Wednesday, December 17, 2008
Goldman Sachs Group yesterday reported a fourth-quarter loss of $2.12 billion, its first since going public in 1999, as the most profitable of Wall Street's biggest firms succumbed to the global credit crisis.
The loss of $4.97 a share in the three months ended Nov. 28 was smaller than analysts' most pessimistic estimates, and the company's shares rose 14.4 percent, or $9.54, to close at $76 on the New York Stock Exchange. The firm reported net income of $3.22 billion, or $7.01 a share, in the corresponding period a year earlier.
Chief executive Lloyd C. Blankfein, who led the firm to its lowest annual earnings since 2002, gave up his bonus after converting Goldman Sachs to a bank-holding company and accepting $10 billion in bailout funds from the U.S. government. The firm, which set a Wall Street profit record in 2007, has cut 10 percent of its workforce as its stock has plummeted 65 percent this year and revenue fell by half.
"I think people are just happy that it's not a disaster," said Len Blum, a managing partner at Westwood Capital, a closely held investment bank in New York. "This is the best of the bunch, and that just shows how weak the expectations are for the sector."
Glenn Schorr, an analyst at UBS in New York, had estimated Goldman Sachs would post a loss of $5.50 a share. The average estimate of 18 analysts surveyed by Bloomberg was for a loss of $3.73 per share.
Goldman Sachs's book value per share, an indication of how much value would be left if assets had to be liquidated, declined to $98.68 in the fourth quarter from $99.30 at the end of August. Its return on equity, a gauge of how effectively the firm invests earnings, dropped to 4.9 percent for the year from 32.7 percent in 2007.

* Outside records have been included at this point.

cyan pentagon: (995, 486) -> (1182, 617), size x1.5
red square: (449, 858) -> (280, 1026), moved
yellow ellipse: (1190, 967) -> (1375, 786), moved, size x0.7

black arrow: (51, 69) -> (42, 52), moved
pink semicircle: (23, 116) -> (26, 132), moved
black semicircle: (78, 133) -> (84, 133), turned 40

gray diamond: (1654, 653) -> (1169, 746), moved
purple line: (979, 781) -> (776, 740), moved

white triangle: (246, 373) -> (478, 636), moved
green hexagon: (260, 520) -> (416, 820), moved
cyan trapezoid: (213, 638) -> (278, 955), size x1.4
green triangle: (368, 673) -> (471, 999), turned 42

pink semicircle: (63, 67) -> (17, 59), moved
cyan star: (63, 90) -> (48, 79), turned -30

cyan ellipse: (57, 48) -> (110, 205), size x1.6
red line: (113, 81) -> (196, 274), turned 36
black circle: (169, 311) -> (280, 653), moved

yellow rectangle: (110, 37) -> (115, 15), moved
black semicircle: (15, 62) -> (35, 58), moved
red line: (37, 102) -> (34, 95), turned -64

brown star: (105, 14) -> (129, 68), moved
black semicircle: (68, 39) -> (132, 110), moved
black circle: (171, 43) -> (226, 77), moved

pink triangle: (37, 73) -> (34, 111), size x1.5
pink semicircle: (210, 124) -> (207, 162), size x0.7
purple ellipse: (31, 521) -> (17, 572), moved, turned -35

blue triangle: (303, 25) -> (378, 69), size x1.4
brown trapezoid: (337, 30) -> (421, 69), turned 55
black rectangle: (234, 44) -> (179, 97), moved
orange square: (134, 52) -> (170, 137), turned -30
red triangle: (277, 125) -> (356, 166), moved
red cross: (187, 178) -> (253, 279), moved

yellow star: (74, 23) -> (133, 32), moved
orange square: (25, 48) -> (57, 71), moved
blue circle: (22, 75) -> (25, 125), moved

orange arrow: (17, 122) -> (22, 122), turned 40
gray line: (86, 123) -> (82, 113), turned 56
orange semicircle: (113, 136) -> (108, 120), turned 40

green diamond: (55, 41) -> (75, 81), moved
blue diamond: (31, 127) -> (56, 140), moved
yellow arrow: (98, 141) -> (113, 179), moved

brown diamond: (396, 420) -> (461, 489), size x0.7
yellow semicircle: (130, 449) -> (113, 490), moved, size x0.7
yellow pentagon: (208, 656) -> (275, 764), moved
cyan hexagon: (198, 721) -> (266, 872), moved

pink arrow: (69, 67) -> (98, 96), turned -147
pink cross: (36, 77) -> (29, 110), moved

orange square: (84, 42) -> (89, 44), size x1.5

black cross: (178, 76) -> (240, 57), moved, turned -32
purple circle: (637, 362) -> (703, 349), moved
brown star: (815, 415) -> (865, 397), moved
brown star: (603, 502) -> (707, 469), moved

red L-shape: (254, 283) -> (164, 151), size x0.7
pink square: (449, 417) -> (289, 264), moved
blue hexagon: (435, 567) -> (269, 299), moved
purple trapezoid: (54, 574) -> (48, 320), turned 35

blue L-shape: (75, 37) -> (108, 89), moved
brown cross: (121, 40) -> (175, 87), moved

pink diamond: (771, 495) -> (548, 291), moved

"Our results for the fourth quarter reflect extraordinarily difficult operating conditions, including a sharp decline in values across virtually every asset class," Blankfein said in the statement.
Moody's Investors Service lowered its long-term credit rating on Goldman Sachs to A1 from Aa3 after the earnings were released, citing the "ongoing credit-market crisis" and a "persistent difficult operating environment."
Fourth-quarter revenue was negative $1.58 billion because of write-downs, compared with revenue of $10.74 billion a year earlier, while revenue for the full year slumped 52 percent to $22.22 billion from $45.99 billion in 2007.
Compensation and benefits, the biggest expense, fell to a negative minus-$490 million for the quarter as the firm took back some of the money it had set aside for pay earlier in the year. That brought the full-year cost to $10.93 billion, down 46 percent from a record $20.19 billion in 2007. The firm eliminated 2,500 jobs during the quarter and cut average pay per employee 45 percent to $363,654.
For the year, earnings were down 80 percent, to $2.32 billion ($4.47 a share) from $11.6 billion ($24.73 a share) in 2007.